──────── Records for the exercise ────────

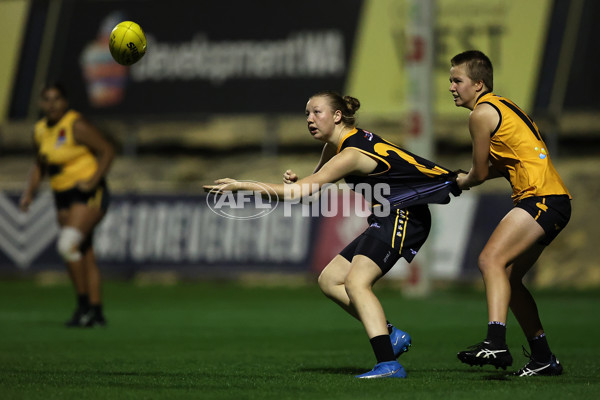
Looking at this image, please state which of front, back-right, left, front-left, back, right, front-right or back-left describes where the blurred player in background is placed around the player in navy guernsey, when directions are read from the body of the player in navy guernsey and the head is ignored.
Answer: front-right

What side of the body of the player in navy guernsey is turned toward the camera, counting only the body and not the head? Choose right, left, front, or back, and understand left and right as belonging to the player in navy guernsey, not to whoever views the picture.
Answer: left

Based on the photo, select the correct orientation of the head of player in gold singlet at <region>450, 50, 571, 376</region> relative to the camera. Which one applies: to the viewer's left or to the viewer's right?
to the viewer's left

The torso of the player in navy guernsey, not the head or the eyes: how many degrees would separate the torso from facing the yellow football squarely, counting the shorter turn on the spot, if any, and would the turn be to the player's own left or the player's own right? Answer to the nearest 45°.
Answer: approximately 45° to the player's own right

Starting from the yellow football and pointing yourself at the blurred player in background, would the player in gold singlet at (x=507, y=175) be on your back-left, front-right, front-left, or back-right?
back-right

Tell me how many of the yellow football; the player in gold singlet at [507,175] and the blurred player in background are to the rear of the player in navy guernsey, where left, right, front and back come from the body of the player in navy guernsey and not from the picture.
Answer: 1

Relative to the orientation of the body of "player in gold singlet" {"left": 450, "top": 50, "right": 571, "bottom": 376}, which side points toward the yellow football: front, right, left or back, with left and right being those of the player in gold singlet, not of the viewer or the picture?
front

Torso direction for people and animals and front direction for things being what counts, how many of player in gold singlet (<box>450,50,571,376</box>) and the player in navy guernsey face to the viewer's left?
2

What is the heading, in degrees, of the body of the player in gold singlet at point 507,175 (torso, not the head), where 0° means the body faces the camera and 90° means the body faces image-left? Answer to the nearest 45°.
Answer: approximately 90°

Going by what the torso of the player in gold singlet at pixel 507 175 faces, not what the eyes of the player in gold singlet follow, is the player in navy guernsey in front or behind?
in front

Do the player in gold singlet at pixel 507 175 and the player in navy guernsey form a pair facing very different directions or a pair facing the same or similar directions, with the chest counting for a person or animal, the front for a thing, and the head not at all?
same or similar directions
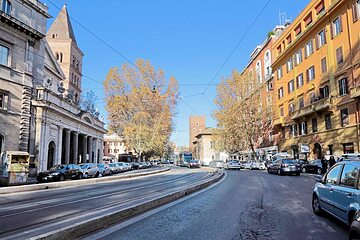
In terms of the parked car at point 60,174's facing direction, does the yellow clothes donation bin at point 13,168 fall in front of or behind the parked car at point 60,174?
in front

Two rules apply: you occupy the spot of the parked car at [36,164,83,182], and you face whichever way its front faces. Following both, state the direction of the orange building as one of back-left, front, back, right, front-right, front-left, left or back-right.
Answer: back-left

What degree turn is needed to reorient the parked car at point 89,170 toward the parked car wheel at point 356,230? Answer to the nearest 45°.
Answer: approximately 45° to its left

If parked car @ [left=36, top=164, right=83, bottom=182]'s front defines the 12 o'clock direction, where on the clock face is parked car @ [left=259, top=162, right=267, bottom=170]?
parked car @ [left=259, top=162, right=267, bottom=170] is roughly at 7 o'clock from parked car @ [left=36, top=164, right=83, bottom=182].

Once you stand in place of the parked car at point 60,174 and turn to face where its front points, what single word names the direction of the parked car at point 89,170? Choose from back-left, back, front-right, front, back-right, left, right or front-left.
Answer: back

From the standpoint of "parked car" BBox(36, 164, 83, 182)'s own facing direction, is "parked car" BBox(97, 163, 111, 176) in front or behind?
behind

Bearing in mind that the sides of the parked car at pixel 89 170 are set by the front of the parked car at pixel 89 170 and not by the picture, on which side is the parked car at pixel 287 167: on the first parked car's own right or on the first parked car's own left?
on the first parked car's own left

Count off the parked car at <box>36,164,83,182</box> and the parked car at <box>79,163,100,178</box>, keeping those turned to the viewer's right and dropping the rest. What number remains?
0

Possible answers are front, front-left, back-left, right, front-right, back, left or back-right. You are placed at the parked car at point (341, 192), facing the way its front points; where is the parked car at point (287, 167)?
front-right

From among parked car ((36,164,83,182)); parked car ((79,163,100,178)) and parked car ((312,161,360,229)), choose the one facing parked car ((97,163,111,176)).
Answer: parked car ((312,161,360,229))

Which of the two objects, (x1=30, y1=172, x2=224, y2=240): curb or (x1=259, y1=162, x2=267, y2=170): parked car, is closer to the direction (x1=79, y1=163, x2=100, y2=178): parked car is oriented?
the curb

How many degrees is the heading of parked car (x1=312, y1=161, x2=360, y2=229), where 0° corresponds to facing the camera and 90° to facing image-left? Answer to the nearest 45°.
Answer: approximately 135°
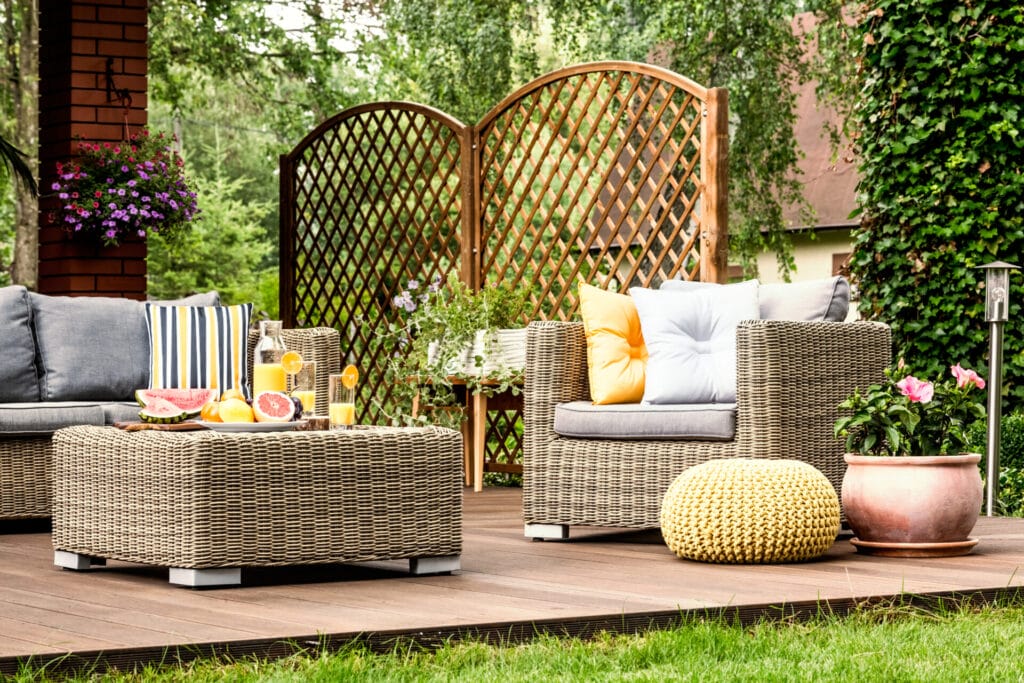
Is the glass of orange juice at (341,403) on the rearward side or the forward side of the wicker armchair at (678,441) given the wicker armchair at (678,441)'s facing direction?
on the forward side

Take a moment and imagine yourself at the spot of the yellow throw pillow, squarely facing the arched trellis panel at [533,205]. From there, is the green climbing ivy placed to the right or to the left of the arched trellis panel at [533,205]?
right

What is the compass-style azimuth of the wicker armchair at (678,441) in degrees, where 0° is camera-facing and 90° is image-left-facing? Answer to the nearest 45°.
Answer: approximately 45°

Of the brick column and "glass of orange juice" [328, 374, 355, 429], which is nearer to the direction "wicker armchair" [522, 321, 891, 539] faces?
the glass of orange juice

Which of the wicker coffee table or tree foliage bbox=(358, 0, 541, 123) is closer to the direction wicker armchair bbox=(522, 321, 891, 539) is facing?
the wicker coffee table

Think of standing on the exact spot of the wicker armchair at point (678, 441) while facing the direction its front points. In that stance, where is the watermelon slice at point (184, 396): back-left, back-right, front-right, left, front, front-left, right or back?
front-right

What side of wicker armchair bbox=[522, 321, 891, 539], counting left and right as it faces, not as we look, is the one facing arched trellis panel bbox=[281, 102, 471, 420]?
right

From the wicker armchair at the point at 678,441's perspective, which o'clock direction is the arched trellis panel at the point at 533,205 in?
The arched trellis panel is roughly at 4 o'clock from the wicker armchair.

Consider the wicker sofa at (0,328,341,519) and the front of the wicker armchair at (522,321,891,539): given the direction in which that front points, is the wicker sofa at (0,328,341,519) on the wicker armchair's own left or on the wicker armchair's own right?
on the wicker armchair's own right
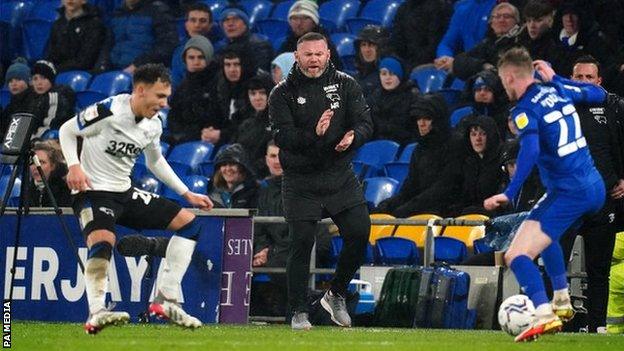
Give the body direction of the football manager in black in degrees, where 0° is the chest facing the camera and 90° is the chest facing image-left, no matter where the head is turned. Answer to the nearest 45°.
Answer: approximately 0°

────────
──────── Records for the exercise ────────

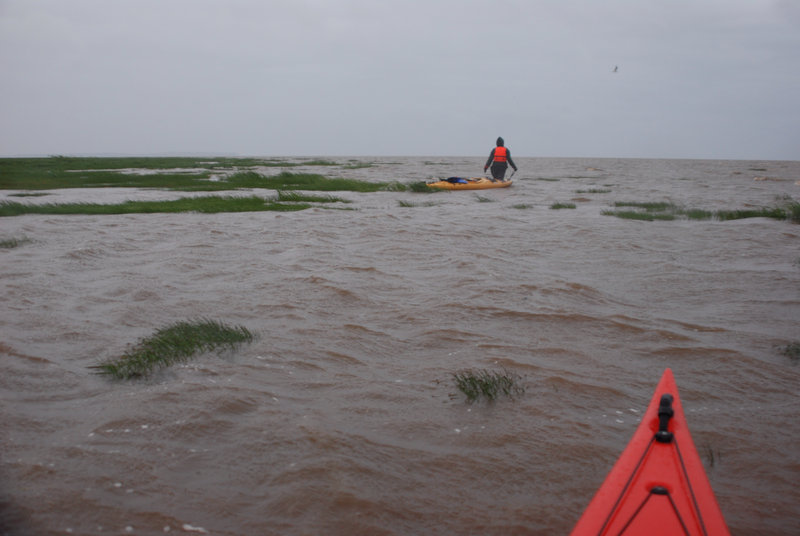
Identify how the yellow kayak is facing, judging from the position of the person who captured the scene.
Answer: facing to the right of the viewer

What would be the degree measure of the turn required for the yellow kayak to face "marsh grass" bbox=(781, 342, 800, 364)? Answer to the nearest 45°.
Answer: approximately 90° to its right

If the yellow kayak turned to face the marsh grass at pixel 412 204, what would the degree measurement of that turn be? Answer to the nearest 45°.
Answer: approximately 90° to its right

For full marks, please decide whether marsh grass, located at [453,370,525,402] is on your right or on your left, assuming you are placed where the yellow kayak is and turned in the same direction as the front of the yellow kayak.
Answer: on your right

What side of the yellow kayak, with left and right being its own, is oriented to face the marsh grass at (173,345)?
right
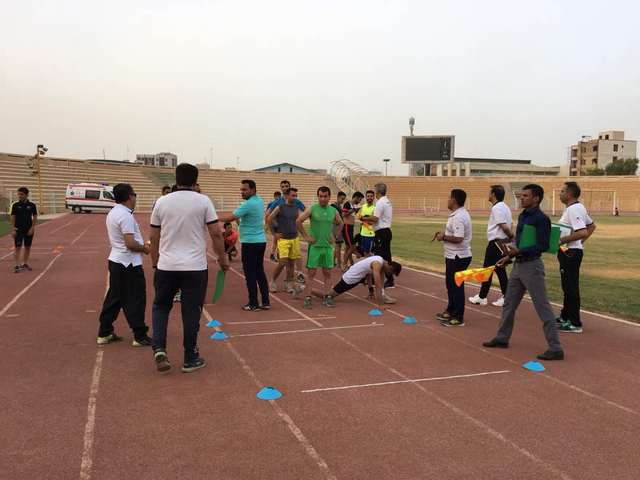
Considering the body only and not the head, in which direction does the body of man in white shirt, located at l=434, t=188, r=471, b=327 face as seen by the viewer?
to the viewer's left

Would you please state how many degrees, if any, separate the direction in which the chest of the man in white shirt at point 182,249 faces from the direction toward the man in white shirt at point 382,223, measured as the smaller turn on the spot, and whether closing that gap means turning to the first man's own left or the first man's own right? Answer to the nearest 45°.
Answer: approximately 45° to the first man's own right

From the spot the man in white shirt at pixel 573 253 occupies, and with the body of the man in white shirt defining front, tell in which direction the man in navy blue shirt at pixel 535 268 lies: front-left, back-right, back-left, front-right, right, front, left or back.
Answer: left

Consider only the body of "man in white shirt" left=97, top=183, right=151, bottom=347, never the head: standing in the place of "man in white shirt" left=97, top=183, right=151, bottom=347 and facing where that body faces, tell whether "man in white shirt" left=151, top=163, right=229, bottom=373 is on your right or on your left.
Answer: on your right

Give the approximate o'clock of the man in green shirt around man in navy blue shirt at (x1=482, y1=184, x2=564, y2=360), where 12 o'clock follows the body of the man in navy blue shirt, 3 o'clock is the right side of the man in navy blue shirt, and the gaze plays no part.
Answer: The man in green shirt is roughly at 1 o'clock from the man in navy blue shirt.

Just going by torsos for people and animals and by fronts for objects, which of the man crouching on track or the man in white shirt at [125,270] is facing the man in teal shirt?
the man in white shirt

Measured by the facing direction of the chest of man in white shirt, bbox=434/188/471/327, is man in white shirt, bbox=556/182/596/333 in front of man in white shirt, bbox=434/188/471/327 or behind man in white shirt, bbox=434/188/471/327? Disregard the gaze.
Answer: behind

────────

> [Exercise]:
Report each line of the entries above that contains the word "yourself", copying every such line in full. Treat uppercase and lowercase letters as different.

> [Solution]:
Starting from the yellow football and pointing yourself at the blurred player in background, would the player in gold singlet at (x=507, y=175) be on your back-left, front-right, front-left, or back-right?
Take a moment and imagine yourself at the spot of the yellow throw pillow, squarely facing the arched trellis panel at [533,205]. From there, is the green climbing ivy placed to the right or to the left of the arched trellis panel at [533,205]?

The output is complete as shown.